◆ Work request
Can you turn the material below into a Markdown table with the columns Row and Line, numbering each line, skipping blank lines, and leaving out the pictures?

Stored entries:
"""

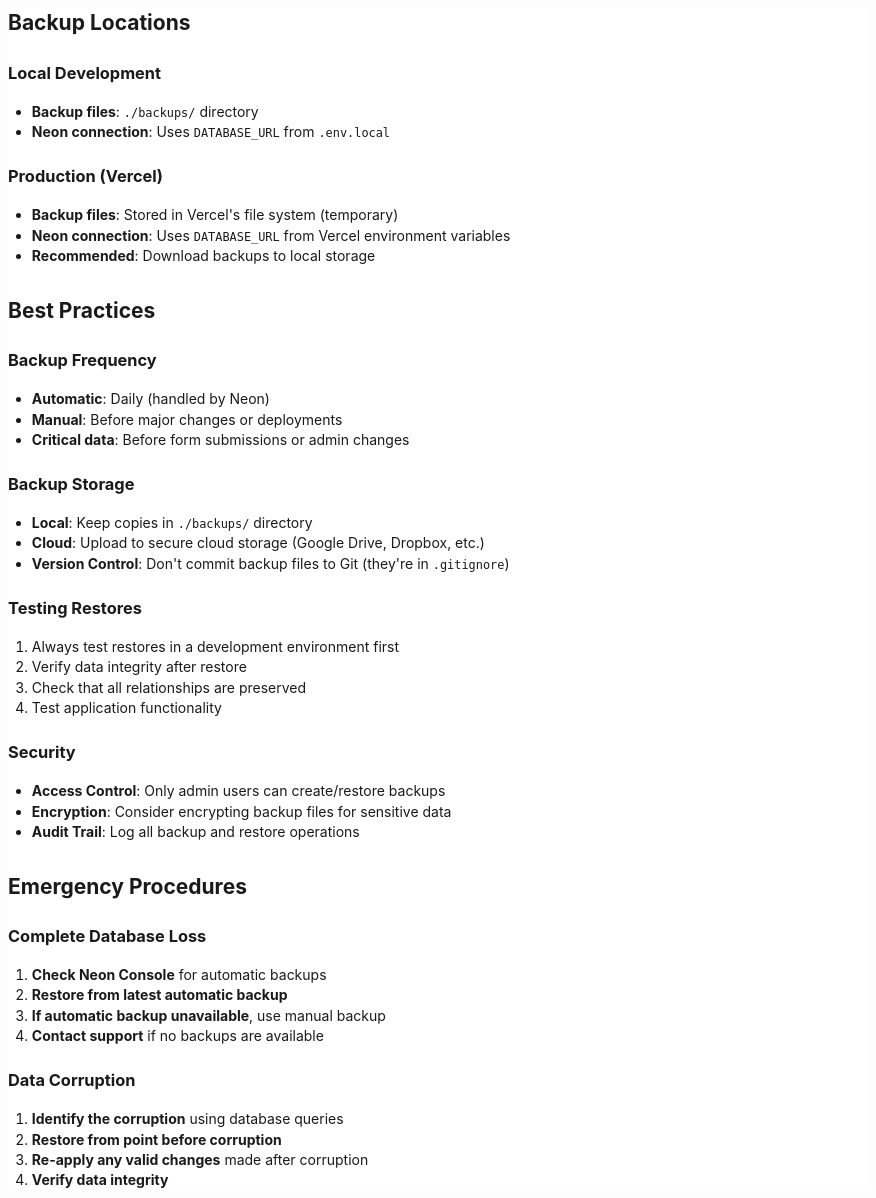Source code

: ## Backup Locations

### Local Development
- **Backup files**: `./backups/` directory
- **Neon connection**: Uses `DATABASE_URL` from `.env.local`

### Production (Vercel)
- **Backup files**: Stored in Vercel's file system (temporary)
- **Neon connection**: Uses `DATABASE_URL` from Vercel environment variables
- **Recommended**: Download backups to local storage

## Best Practices

### Backup Frequency
- **Automatic**: Daily (handled by Neon)
- **Manual**: Before major changes or deployments
- **Critical data**: Before form submissions or admin changes

### Backup Storage
- **Local**: Keep copies in `./backups/` directory
- **Cloud**: Upload to secure cloud storage (Google Drive, Dropbox, etc.)
- **Version Control**: Don't commit backup files to Git (they're in `.gitignore`)

### Testing Restores
1. Always test restores in a development environment first
2. Verify data integrity after restore
3. Check that all relationships are preserved
4. Test application functionality

### Security
- **Access Control**: Only admin users can create/restore backups
- **Encryption**: Consider encrypting backup files for sensitive data
- **Audit Trail**: Log all backup and restore operations

## Emergency Procedures

### Complete Database Loss
1. **Check Neon Console** for automatic backups
2. **Restore from latest automatic backup**
3. **If automatic backup unavailable**, use manual backup
4. **Contact support** if no backups are available

### Data Corruption
1. **Identify the corruption** using database queries
2. **Restore from point before corruption**
3. **Re-apply any valid changes** made after corruption
4. **Verify data integrity**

"""

◆ Written answer
| Row | Line |
|---|---|
| 1 | Source code |
| 2 | : ## Backup Locations |
| 3 | ### Local Development |
| 4 | - **Backup files**: `./backups/` directory |
| 5 | - **Neon connection**: Uses `DATABASE_URL` from `.env.local` |
| 6 | ### Production (Vercel) |
| 7 | - **Backup files**: Stored in Vercel's file system (temporary) |
| 8 | - **Neon connection**: Uses `DATABASE_URL` from Vercel environment variables |
| 9 | - **Recommended**: Download backups to local storage |
| 10 | ## Best Practices |
| 11 | ### Backup Frequency |
| 12 | - **Automatic**: Daily (handled by Neon) |
| 13 | - **Manual**: Before major changes or deployments |
| 14 | - **Critical data**: Before form submissions or admin changes |
| 15 | ### Backup Storage |
| 16 | - **Local**: Keep copies in `./backups/` directory |
| 17 | - **Cloud**: Upload to secure cloud storage (Google Drive, Dropbox, etc.) |
| 18 | - **Version Control**: Don't commit backup files to Git (they're in `.gitignore`) |
| 19 | ### Testing Restores |
| 20 | 1. Always test restores in a development environment first |
| 21 | 2. Verify data integrity after restore |
| 22 | 3. Check that all relationships are preserved |
| 23 | 4. Test application functionality |
| 24 | ### Security |
| 25 | - **Access Control**: Only admin users can create/restore backups |
| 26 | - **Encryption**: Consider encrypting backup files for sensitive data |
| 27 | - **Audit Trail**: Log all backup and restore operations |
| 28 | ## Emergency Procedures |
| 29 | ### Complete Database Loss |
| 30 | 1. **Check Neon Console** for automatic backups |
| 31 | 2. **Restore from latest automatic backup** |
| 32 | 3. **If automatic backup unavailable**, use manual backup |
| 33 | 4. **Contact support** if no backups are available |
| 34 | ### Data Corruption |
| 35 | 1. **Identify the corruption** using database queries |
| 36 | 2. **Restore from point before corruption** |
| 37 | 3. **Re-apply any valid changes** made after corruption |
| 38 | 4. **Verify data integrity** |